◆ **WORK ITEM**: Make a verbatim copy of the records; pictures stay out.
=-=-=-=-=
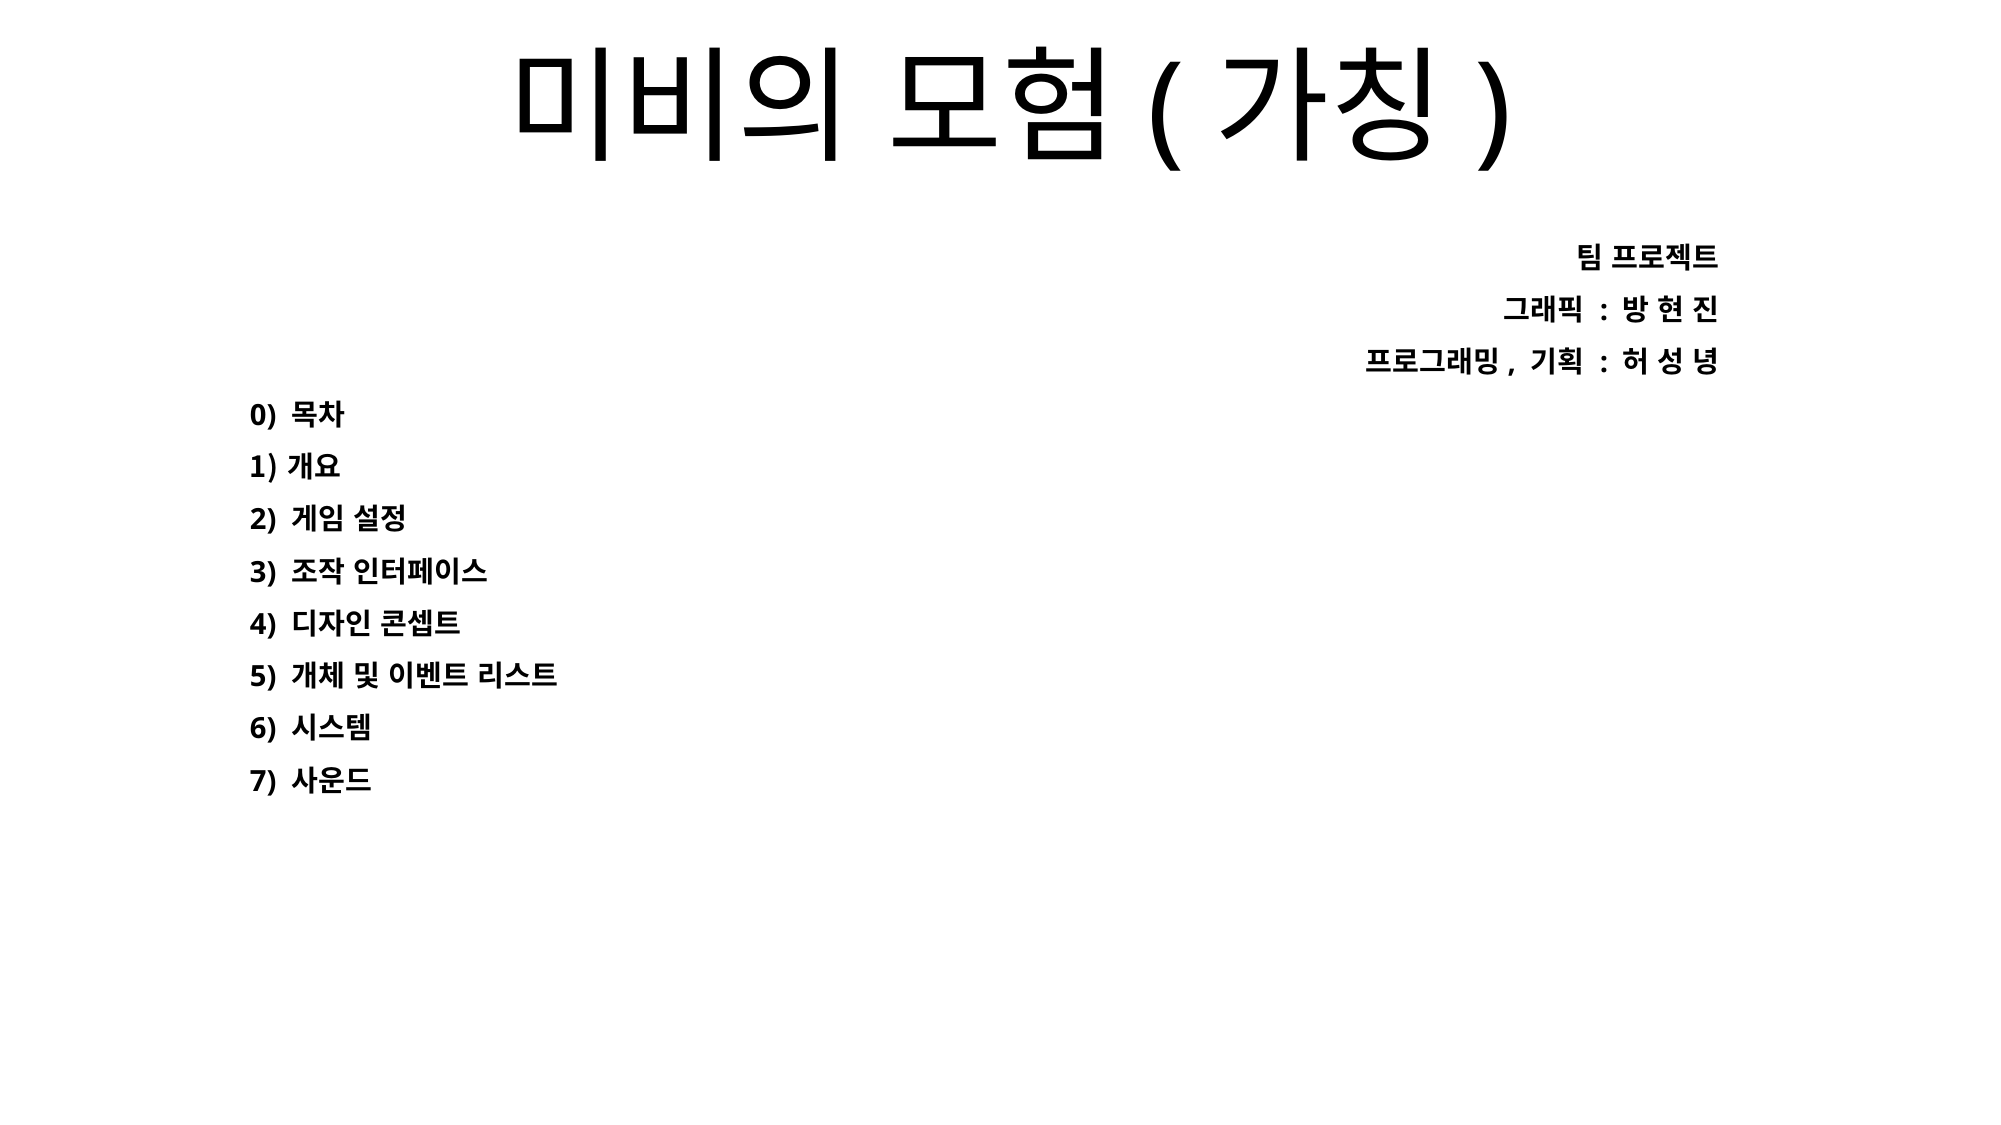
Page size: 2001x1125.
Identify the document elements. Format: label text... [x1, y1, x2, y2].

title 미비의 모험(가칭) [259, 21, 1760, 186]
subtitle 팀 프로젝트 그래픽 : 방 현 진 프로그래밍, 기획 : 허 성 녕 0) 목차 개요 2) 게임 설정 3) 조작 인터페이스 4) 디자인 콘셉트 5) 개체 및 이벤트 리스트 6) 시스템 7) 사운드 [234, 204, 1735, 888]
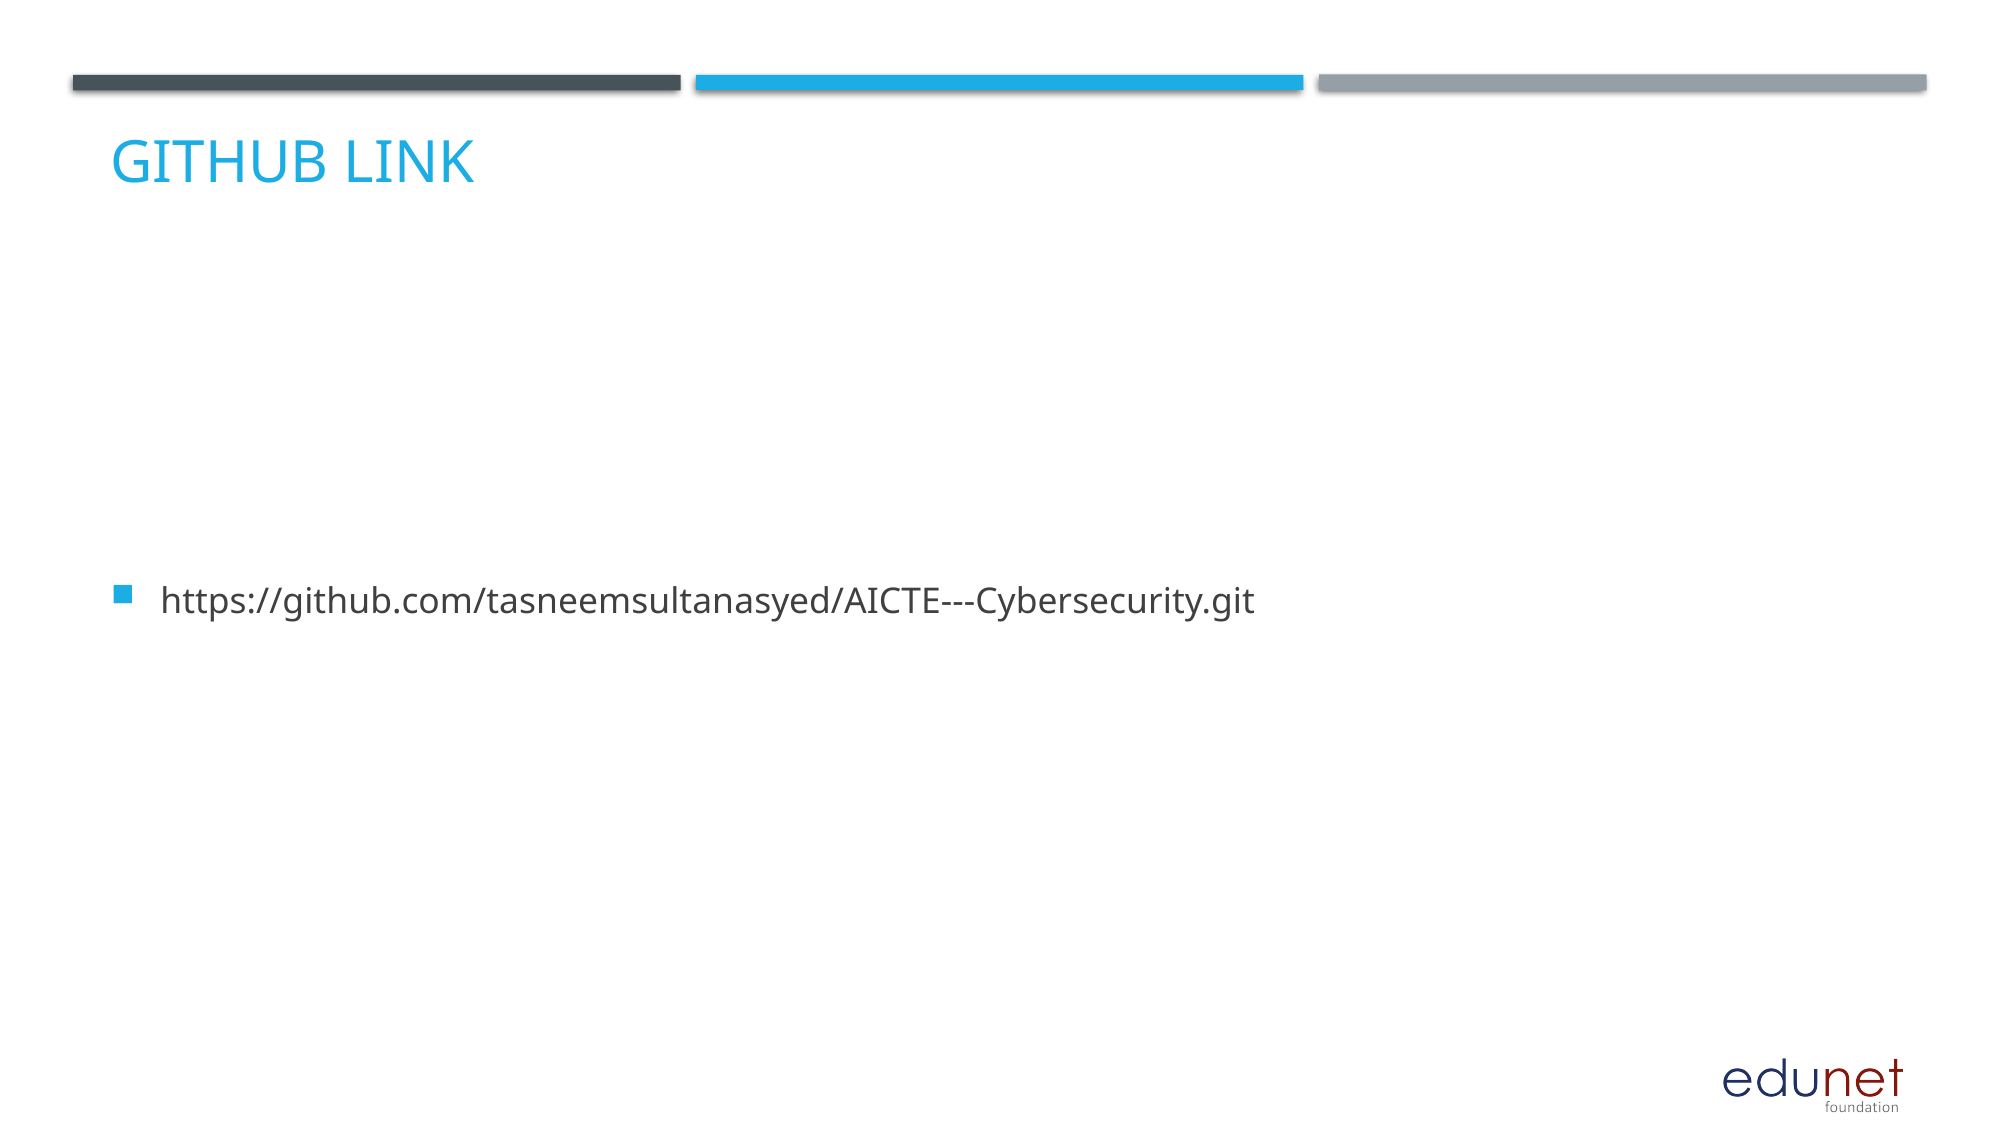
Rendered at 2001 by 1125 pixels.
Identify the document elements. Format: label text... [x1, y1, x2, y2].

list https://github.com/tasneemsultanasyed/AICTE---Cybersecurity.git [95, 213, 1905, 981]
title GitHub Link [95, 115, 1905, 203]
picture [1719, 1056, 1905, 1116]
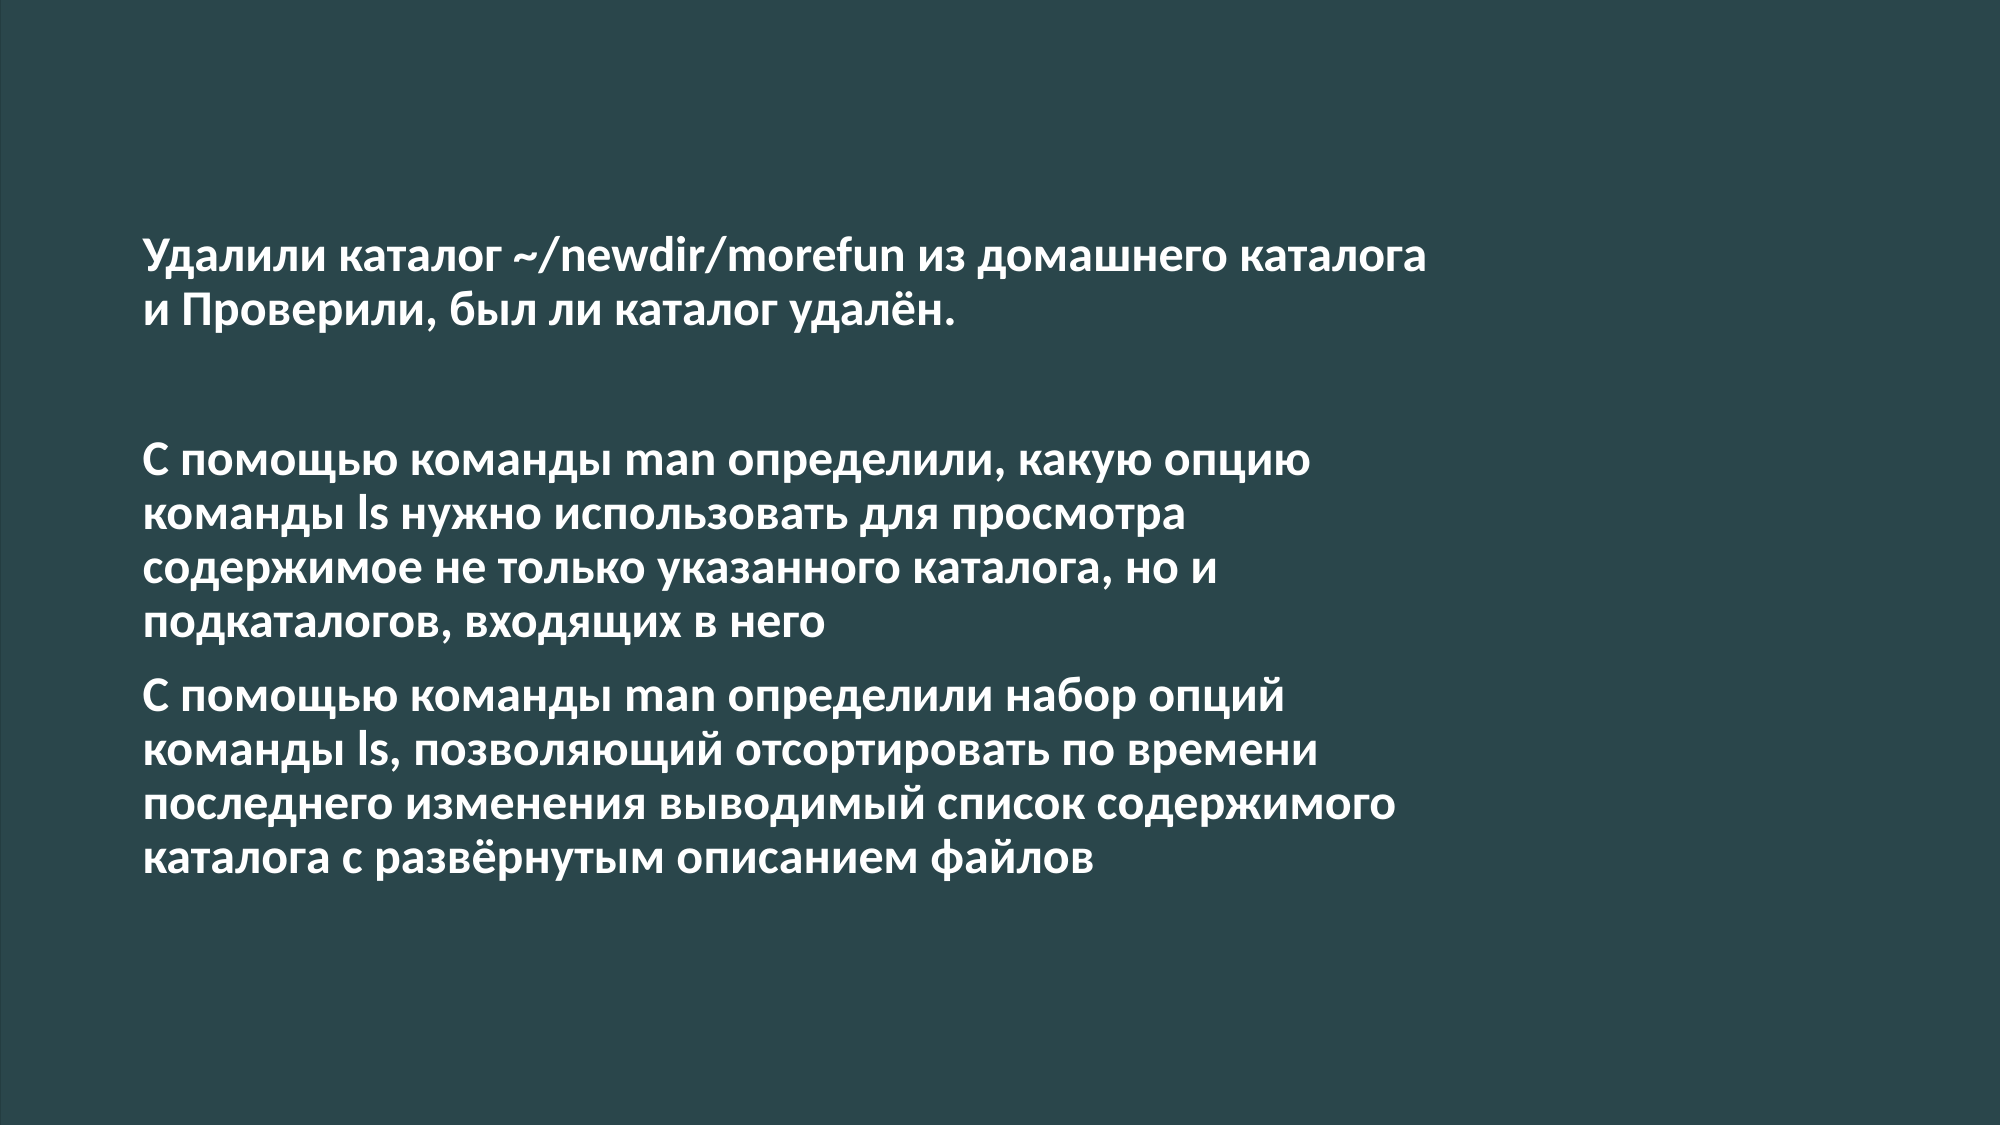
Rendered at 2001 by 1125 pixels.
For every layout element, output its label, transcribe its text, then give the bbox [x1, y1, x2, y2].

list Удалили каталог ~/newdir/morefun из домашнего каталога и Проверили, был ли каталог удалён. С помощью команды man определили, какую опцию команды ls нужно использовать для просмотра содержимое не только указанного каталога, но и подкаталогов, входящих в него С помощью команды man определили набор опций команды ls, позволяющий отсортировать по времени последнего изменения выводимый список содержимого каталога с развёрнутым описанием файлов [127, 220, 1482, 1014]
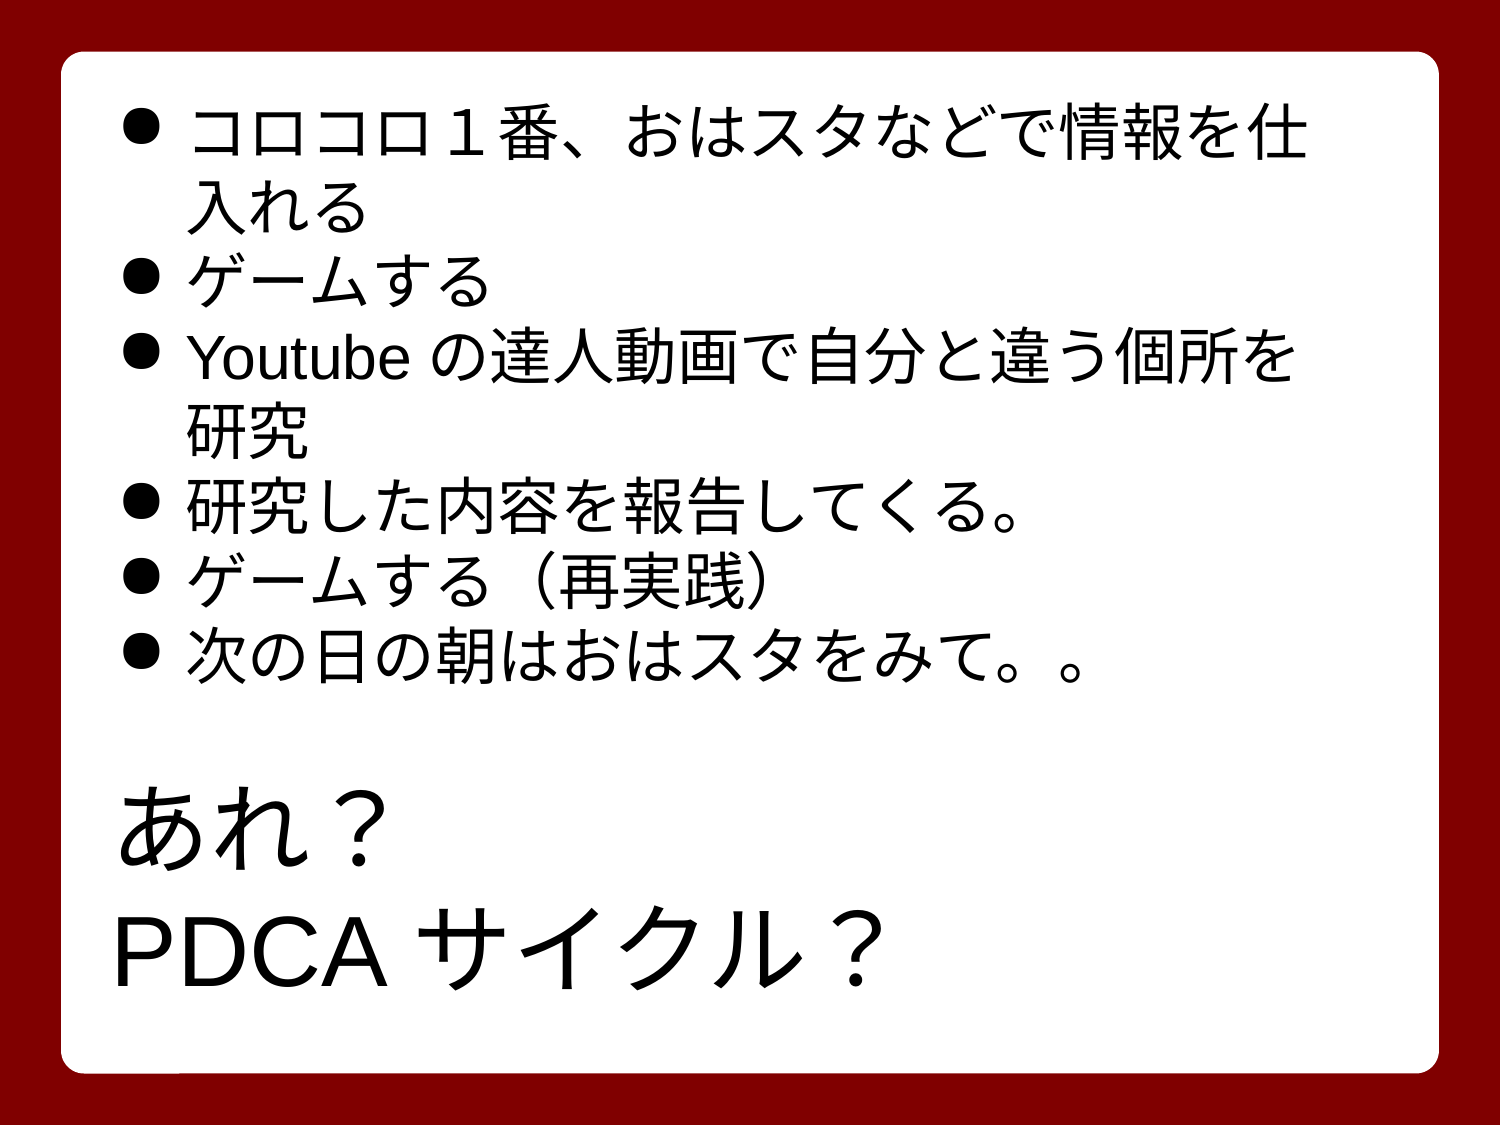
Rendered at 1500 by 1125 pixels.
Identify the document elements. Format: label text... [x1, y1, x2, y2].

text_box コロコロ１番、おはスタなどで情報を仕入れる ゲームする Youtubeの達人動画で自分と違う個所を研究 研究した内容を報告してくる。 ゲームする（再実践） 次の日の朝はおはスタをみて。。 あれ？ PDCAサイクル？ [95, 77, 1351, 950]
=-=-=-=-=
◆ **SOLUTION FOR THIS PROBLEM**:
Page size: 2001x1125.
Identify the document elements. Format: label text... [x1, y1, x2, y2].

title 미비의 모험(가칭) [259, 21, 1760, 186]
subtitle 팀 프로젝트 그래픽 : 방 현 진 프로그래밍, 기획 : 허 성 녕 0) 목차 개요 2) 게임 설정 3) 조작 인터페이스 4) 디자인 콘셉트 5) 개체 및 이벤트 리스트 6) 시스템 7) 사운드 [234, 204, 1735, 888]
Rendered at 2001 by 1125 pixels.
Identify the document elements. Format: label text... [x1, y1, x2, y2].

list https://github.com/tasneemsultanasyed/AICTE---Cybersecurity.git [95, 213, 1905, 981]
title GitHub Link [95, 115, 1905, 203]
picture [1719, 1056, 1905, 1116]
Rendered at 2001 by 1125 pixels.
For every layout element, output its label, transcribe its text, then give the bbox [x1, y1, x2, y2].

list Удалили каталог ~/newdir/morefun из домашнего каталога и Проверили, был ли каталог удалён. С помощью команды man определили, какую опцию команды ls нужно использовать для просмотра содержимое не только указанного каталога, но и подкаталогов, входящих в него С помощью команды man определили набор опций команды ls, позволяющий отсортировать по времени последнего изменения выводимый список содержимого каталога с развёрнутым описанием файлов [127, 220, 1482, 1014]
Rendered at 1500 by 1125 pixels.
Identify the document elements. Format: label text... [x1, y1, x2, y2].

text_box コロコロ１番、おはスタなどで情報を仕入れる ゲームする Youtubeの達人動画で自分と違う個所を研究 研究した内容を報告してくる。 ゲームする（再実践） 次の日の朝はおはスタをみて。。 あれ？ PDCAサイクル？ [95, 77, 1351, 950]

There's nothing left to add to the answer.